DATASET EXCERPTS section start
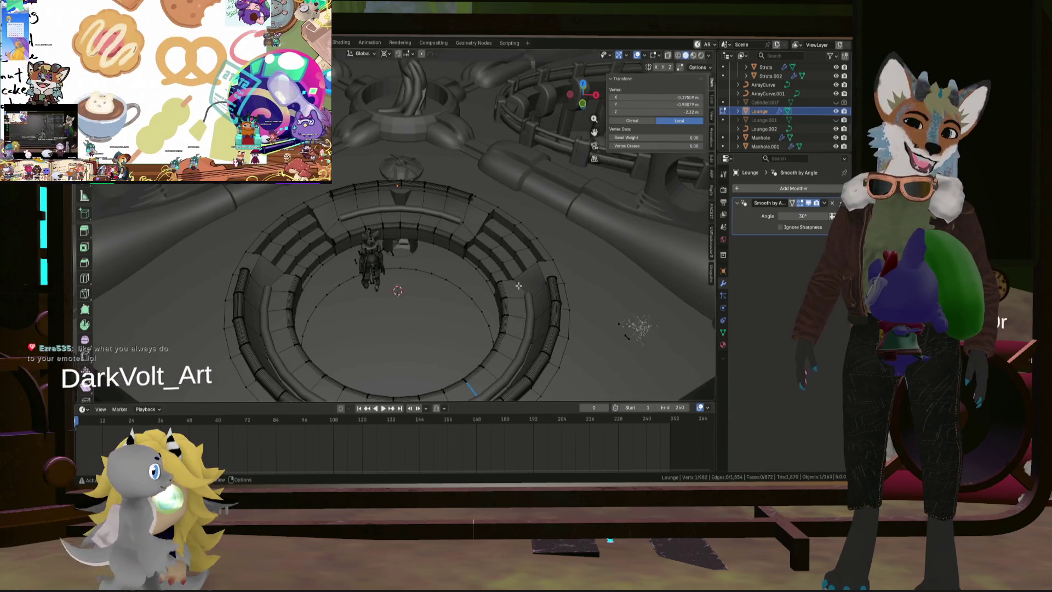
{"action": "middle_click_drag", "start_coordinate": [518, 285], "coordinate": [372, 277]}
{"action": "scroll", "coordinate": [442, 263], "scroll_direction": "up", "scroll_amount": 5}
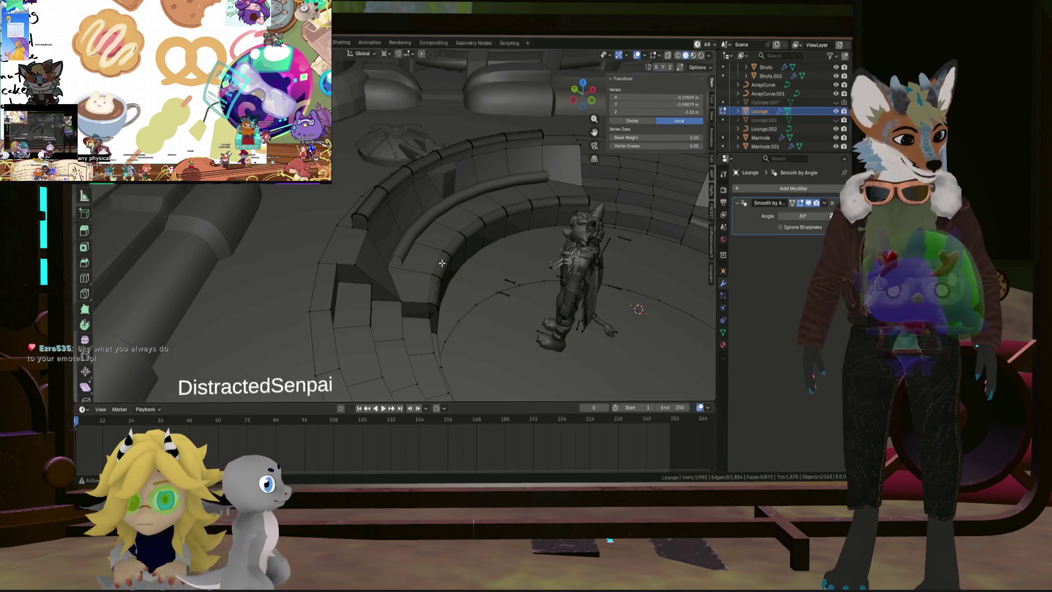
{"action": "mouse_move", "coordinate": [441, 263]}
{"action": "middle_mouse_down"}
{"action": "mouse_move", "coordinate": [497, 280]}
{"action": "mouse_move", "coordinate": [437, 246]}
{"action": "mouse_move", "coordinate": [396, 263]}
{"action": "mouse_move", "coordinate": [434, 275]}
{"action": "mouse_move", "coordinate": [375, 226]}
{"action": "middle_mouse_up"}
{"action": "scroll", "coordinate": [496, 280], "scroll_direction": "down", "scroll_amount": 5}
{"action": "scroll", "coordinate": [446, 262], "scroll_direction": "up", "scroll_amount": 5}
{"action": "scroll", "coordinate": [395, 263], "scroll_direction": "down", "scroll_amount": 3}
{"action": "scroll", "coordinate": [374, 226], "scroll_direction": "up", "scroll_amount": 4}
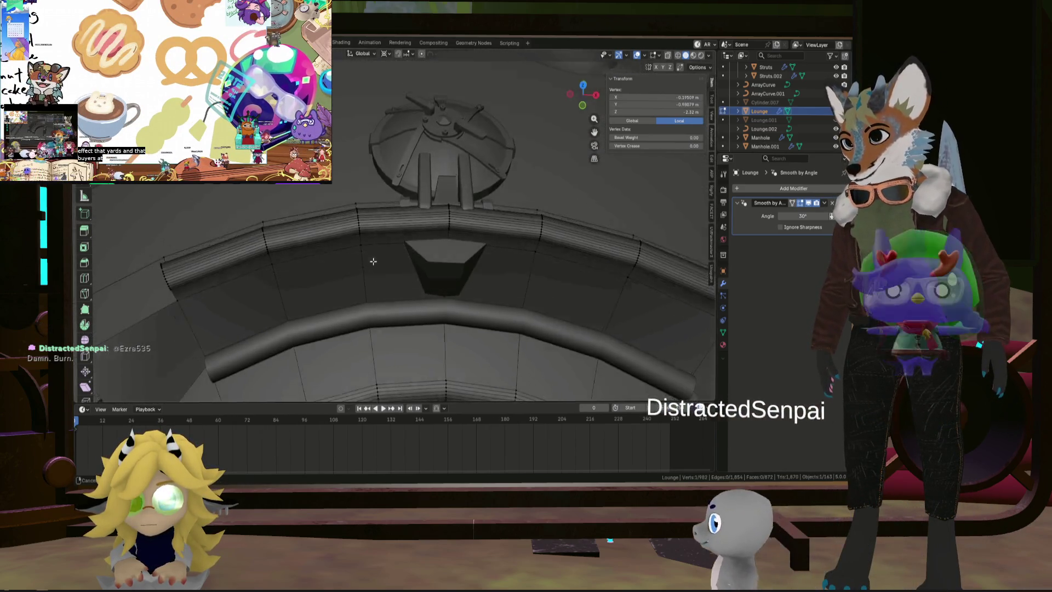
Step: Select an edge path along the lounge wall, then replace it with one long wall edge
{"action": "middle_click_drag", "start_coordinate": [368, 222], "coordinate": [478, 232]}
DATASET EXCERPTS section end
[WORK INSTRUCTION] For the material above, give every line again exactly and leave out the pictures.

[RESPONSE BELOW]
{"action": "middle_click_drag", "start_coordinate": [518, 285], "coordinate": [372, 277]}
{"action": "scroll", "coordinate": [442, 263], "scroll_direction": "up", "scroll_amount": 5}
{"action": "mouse_move", "coordinate": [441, 263]}
{"action": "middle_mouse_down"}
{"action": "mouse_move", "coordinate": [497, 280]}
{"action": "mouse_move", "coordinate": [437, 246]}
{"action": "mouse_move", "coordinate": [396, 263]}
{"action": "mouse_move", "coordinate": [434, 275]}
{"action": "mouse_move", "coordinate": [375, 226]}
{"action": "middle_mouse_up"}
{"action": "scroll", "coordinate": [496, 280], "scroll_direction": "down", "scroll_amount": 5}
{"action": "scroll", "coordinate": [446, 262], "scroll_direction": "up", "scroll_amount": 5}
{"action": "scroll", "coordinate": [395, 263], "scroll_direction": "down", "scroll_amount": 3}
{"action": "scroll", "coordinate": [374, 226], "scroll_direction": "up", "scroll_amount": 4}
Step: Select an edge path along the lounge wall, then replace it with one long wall edge
{"action": "middle_click_drag", "start_coordinate": [368, 222], "coordinate": [478, 232]}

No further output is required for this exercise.